- _Description of the task_
Convert the records into a JSON list of strings with one string per line, leaving out blank lines.
══ Data excerpts ══
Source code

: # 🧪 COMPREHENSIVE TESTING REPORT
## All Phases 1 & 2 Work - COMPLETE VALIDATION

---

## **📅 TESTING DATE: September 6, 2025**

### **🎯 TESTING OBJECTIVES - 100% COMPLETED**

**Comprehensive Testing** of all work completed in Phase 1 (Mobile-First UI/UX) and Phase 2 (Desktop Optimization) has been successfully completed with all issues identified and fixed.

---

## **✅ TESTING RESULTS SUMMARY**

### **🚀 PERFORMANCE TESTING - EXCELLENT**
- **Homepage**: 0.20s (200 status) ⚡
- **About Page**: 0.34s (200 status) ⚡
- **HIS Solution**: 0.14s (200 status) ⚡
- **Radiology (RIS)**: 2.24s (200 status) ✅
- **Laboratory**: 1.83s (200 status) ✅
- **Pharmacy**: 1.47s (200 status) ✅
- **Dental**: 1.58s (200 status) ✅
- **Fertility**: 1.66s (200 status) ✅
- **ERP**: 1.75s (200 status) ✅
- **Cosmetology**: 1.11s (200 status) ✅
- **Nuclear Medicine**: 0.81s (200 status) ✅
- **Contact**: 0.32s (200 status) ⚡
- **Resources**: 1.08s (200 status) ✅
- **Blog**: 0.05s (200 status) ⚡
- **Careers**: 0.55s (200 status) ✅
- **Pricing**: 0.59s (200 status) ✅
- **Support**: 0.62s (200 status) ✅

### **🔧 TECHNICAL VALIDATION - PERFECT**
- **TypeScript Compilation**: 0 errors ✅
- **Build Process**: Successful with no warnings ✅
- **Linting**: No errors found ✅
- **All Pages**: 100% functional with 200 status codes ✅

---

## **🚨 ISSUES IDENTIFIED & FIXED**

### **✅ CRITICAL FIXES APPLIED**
═══
- _Solution_
[
  "Source code",
  ": # 🧪 COMPREHENSIVE TESTING REPORT",
  "## All Phases 1 & 2 Work - COMPLETE VALIDATION",
  "---",
  "## **📅 TESTING DATE: September 6, 2025**",
  "### **🎯 TESTING OBJECTIVES - 100% COMPLETED**",
  "**Comprehensive Testing** of all work completed in Phase 1 (Mobile-First UI/UX) and Phase 2 (Desktop Optimization) has been successfully completed with all issues identified and fixed.",
  "---",
  "## **✅ TESTING RESULTS SUMMARY**",
  "### **🚀 PERFORMANCE TESTING - EXCELLENT**",
  "- **Homepage**: 0.20s (200 status) ⚡",
  "- **About Page**: 0.34s (200 status) ⚡",
  "- **HIS Solution**: 0.14s (200 status) ⚡",
  "- **Radiology (RIS)**: 2.24s (200 status) ✅",
  "- **Laboratory**: 1.83s (200 status) ✅",
  "- **Pharmacy**: 1.47s (200 status) ✅",
  "- **Dental**: 1.58s (200 status) ✅",
  "- **Fertility**: 1.66s (200 status) ✅",
  "- **ERP**: 1.75s (200 status) ✅",
  "- **Cosmetology**: 1.11s (200 status) ✅",
  "- **Nuclear Medicine**: 0.81s (200 status) ✅",
  "- **Contact**: 0.32s (200 status) ⚡",
  "- **Resources**: 1.08s (200 status) ✅",
  "- **Blog**: 0.05s (200 status) ⚡",
  "- **Careers**: 0.55s (200 status) ✅",
  "- **Pricing**: 0.59s (200 status) ✅",
  "- **Support**: 0.62s (200 status) ✅",
  "### **🔧 TECHNICAL VALIDATION - PERFECT**",
  "- **TypeScript Compilation**: 0 errors ✅",
  "- **Build Process**: Successful with no warnings ✅",
  "- **Linting**: No errors found ✅",
  "- **All Pages**: 100% functional with 200 status codes ✅",
  "---",
  "## **🚨 ISSUES IDENTIFIED & FIXED**",
  "### **✅ CRITICAL FIXES APPLIED**"
]